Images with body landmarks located
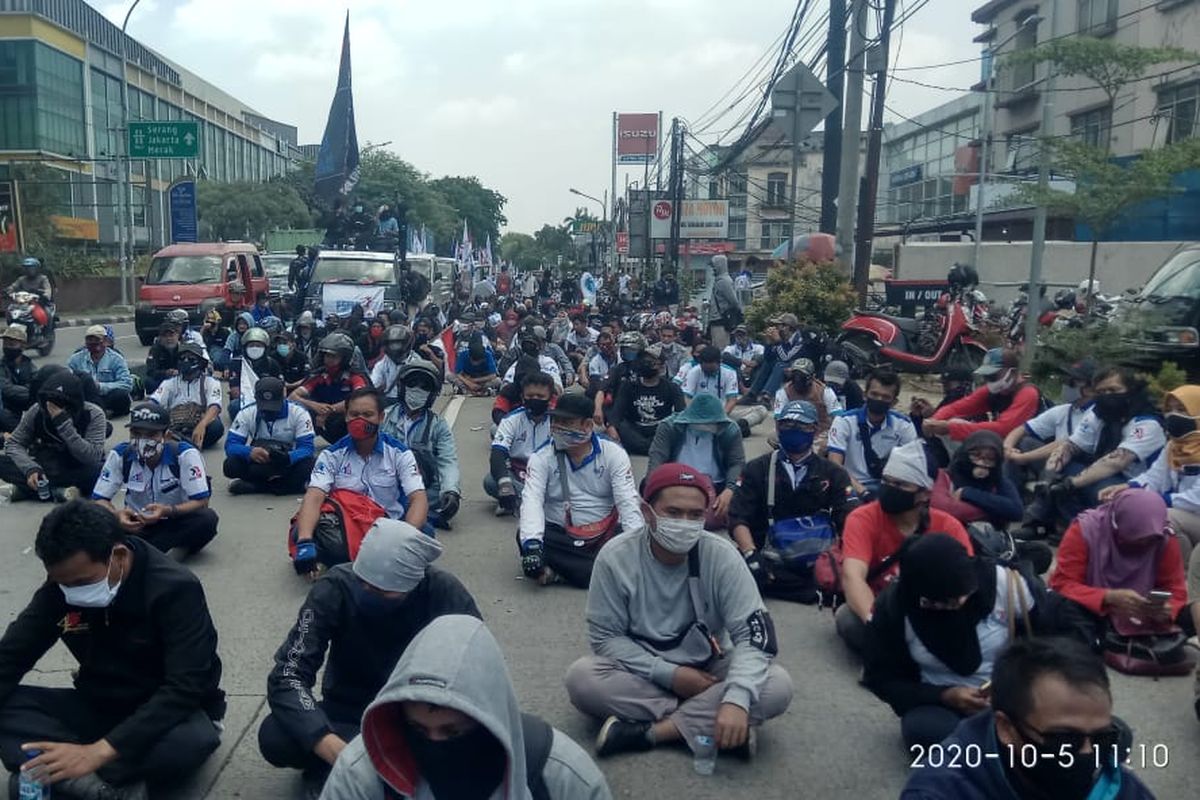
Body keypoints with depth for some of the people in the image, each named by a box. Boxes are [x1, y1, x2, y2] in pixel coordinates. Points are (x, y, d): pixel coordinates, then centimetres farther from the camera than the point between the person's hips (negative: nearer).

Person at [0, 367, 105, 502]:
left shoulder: (94, 414, -21)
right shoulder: (37, 410, -13)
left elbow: (93, 458, -30)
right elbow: (13, 444, -6)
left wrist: (64, 423, -36)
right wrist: (31, 468, -25)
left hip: (79, 471, -2)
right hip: (47, 468, 3)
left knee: (100, 471, -36)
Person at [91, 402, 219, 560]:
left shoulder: (185, 454, -18)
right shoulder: (120, 455, -9)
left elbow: (201, 502, -19)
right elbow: (99, 499, -8)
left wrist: (168, 511, -37)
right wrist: (117, 515, -31)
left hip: (175, 523, -2)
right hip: (136, 524, 2)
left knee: (207, 519, -33)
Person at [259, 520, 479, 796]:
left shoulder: (445, 593, -21)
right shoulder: (336, 588, -20)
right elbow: (287, 677, -24)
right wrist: (336, 750, -39)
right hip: (349, 715, 0)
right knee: (273, 737, -28)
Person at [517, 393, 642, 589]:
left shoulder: (613, 454, -5)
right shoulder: (542, 457, -4)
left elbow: (627, 502, -12)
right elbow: (532, 501, -17)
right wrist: (532, 543, -35)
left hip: (606, 534, 0)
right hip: (559, 534, 1)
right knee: (524, 533, -31)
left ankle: (560, 568, -22)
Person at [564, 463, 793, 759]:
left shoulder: (721, 556, -18)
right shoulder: (615, 557, -18)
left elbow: (755, 634, -22)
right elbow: (605, 636, -12)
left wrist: (736, 700, -39)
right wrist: (669, 674, -23)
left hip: (709, 670, 0)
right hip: (644, 672, 0)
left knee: (777, 685, -26)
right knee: (581, 678, -29)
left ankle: (647, 731, -25)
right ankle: (705, 721, -22)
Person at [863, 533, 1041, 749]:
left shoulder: (1005, 581, -14)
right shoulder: (893, 606, -16)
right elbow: (882, 680, -6)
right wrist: (944, 696, -20)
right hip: (937, 704, -1)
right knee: (922, 729, -36)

▸ **Exercise details**
Copy every line of the records above word for word, leaving out the pictures.

▸ **Exercise solution**
Body keypoints with depth for some of the people in the image, each named by a box. Boxes are [x1, y1, x2, y2] in pixel coordinates. Points are (x, y, d): pixel coordinates, then centimetres farther from the camera than the point between the person's hips (negative: nearer).

Person at [0, 367, 105, 502]:
left shoulder: (94, 414, -21)
right shoulder: (37, 410, -13)
left elbow: (93, 458, -30)
right elbow: (13, 444, -6)
left wrist: (64, 423, -36)
right wrist: (31, 468, -25)
left hip: (79, 471, -2)
right hip: (47, 468, 3)
left knee: (100, 471, -36)
Person at [91, 402, 219, 560]:
left shoulder: (185, 454, -18)
right shoulder: (120, 455, -9)
left elbow: (201, 502, -19)
right elbow: (99, 499, -8)
left wrist: (168, 511, -37)
right wrist: (117, 515, -31)
left hip: (175, 523, -2)
right hip: (136, 524, 2)
left knee: (207, 519, -33)
Person at [259, 520, 479, 796]:
left shoulder: (445, 593, -21)
right shoulder: (336, 588, -20)
right elbow: (287, 677, -24)
right wrist: (336, 750, -39)
right hip: (349, 715, 0)
right knee: (273, 737, -28)
Person at [517, 393, 642, 589]:
left shoulder: (613, 454, -5)
right shoulder: (542, 457, -4)
left elbow: (627, 502, -12)
right elbow: (532, 501, -17)
right wrist: (532, 543, -35)
left hip: (606, 534, 0)
right hip: (559, 534, 1)
right knee: (524, 533, -31)
left ankle: (560, 568, -22)
Person at [564, 463, 793, 759]:
left shoulder: (721, 556, -18)
right shoulder: (615, 557, -18)
left elbow: (755, 634, -22)
right elbow: (605, 636, -12)
left wrist: (736, 700, -39)
right wrist: (669, 674, -23)
left hip: (709, 670, 0)
right hip: (644, 672, 0)
left knee: (777, 685, -26)
right knee: (581, 678, -29)
left ankle: (647, 731, -25)
right ankle: (705, 721, -22)
Person at [863, 533, 1041, 749]:
left shoulder: (1005, 581, -14)
right shoulder: (893, 606, -16)
right elbow: (882, 680, -6)
right wrist: (944, 696, -20)
right hip: (937, 704, -1)
right knee: (922, 729, -36)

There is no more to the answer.